[Request]: Locate the line containing "X95455000Y-133815000D03*" in the data below. Reproduce it and every following line up to the end, exactly as given.

[Source data]:
* * * * *

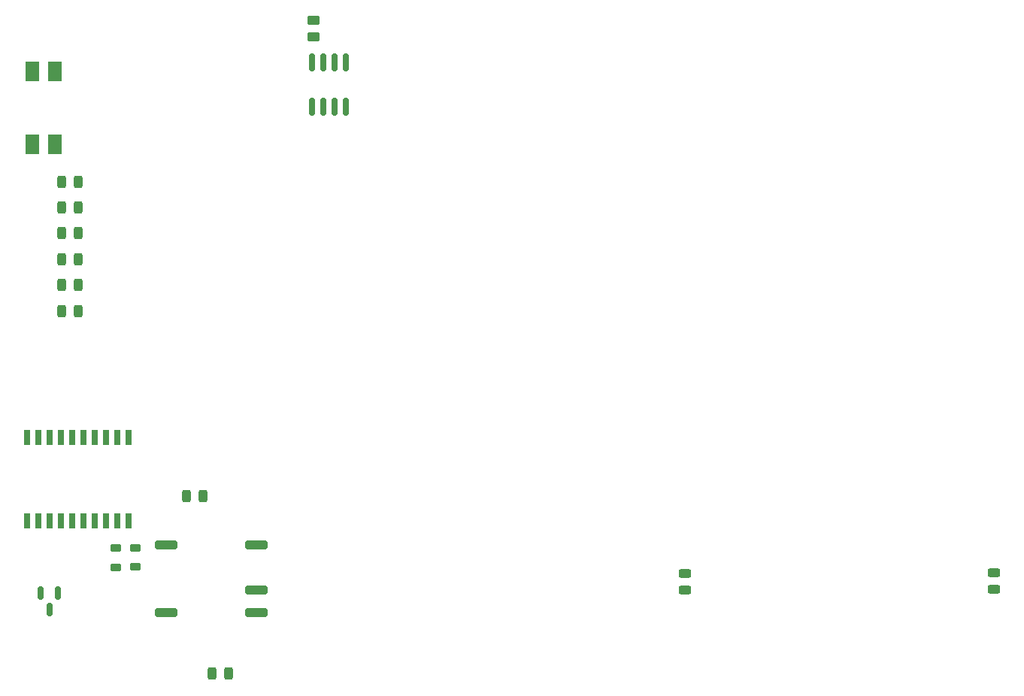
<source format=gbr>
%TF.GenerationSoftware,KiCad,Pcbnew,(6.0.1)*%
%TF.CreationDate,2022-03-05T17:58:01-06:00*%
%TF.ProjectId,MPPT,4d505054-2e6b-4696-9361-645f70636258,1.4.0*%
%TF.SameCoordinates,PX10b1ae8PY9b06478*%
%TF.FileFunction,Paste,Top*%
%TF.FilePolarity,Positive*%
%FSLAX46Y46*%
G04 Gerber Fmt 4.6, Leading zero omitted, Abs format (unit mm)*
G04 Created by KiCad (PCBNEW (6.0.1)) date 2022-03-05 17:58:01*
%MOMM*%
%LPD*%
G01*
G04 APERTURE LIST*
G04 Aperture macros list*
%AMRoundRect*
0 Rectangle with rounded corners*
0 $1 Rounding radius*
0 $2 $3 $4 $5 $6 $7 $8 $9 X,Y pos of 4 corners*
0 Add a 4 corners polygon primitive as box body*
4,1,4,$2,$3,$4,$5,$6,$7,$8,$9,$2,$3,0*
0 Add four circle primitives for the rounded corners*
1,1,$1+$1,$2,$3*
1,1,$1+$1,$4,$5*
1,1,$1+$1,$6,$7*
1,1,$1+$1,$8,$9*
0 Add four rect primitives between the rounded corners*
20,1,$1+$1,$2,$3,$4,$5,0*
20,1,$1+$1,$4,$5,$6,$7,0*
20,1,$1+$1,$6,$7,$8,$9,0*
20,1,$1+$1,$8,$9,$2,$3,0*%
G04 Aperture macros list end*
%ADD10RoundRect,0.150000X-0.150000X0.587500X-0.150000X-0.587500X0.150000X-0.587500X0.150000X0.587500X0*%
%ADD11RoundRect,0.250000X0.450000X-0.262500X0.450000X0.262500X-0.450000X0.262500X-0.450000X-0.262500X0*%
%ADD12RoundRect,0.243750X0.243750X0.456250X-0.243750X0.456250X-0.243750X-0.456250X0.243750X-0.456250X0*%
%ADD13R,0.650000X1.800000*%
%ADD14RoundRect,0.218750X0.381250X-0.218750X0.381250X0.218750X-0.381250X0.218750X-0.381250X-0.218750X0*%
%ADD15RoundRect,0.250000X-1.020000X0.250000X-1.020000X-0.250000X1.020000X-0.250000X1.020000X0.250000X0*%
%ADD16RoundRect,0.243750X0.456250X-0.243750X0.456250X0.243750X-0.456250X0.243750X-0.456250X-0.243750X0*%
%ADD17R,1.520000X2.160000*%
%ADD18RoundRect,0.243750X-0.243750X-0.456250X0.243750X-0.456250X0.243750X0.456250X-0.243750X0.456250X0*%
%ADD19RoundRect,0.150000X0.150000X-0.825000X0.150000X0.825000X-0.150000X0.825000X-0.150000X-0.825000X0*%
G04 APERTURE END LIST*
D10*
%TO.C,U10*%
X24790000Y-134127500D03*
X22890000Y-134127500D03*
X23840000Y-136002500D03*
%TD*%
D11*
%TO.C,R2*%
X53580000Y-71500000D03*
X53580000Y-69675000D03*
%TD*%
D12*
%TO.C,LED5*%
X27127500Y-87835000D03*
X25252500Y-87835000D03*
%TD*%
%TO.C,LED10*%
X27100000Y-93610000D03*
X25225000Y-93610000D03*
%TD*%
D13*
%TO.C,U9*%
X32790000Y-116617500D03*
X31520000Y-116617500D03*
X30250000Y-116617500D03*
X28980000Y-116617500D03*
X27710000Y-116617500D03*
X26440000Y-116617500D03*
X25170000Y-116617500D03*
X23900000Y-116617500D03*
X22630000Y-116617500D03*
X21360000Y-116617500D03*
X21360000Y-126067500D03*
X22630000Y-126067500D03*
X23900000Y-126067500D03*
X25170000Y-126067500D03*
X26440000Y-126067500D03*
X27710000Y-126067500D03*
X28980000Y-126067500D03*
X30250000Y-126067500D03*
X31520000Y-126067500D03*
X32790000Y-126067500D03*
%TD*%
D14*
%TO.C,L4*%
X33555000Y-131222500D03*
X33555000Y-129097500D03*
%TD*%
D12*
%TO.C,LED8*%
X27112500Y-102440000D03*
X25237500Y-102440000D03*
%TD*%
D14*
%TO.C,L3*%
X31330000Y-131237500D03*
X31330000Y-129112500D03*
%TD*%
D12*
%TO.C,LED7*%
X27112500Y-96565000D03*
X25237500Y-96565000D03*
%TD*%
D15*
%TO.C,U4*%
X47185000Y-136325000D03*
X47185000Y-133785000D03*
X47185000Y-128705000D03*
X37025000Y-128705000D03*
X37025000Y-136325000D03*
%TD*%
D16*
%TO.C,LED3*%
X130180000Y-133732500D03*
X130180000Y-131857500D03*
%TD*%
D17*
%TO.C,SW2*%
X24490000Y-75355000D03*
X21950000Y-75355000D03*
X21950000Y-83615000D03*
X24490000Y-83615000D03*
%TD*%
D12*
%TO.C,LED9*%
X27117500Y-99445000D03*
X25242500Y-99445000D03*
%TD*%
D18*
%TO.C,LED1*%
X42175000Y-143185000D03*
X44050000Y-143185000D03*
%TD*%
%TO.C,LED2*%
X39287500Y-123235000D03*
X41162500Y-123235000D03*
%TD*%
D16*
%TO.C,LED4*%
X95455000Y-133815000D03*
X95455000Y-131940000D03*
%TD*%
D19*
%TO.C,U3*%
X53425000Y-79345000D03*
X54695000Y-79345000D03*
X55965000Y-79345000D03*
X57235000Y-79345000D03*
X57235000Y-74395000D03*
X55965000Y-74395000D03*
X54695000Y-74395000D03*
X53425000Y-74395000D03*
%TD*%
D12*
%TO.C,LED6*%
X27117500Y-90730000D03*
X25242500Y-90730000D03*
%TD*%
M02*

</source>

* * * * *

[Task response]:
X95455000Y-133815000D03*
X95455000Y-131940000D03*
%TD*%
D19*
%TO.C,U3*%
X53425000Y-79345000D03*
X54695000Y-79345000D03*
X55965000Y-79345000D03*
X57235000Y-79345000D03*
X57235000Y-74395000D03*
X55965000Y-74395000D03*
X54695000Y-74395000D03*
X53425000Y-74395000D03*
%TD*%
D12*
%TO.C,LED6*%
X27117500Y-90730000D03*
X25242500Y-90730000D03*
%TD*%
M02*

</source>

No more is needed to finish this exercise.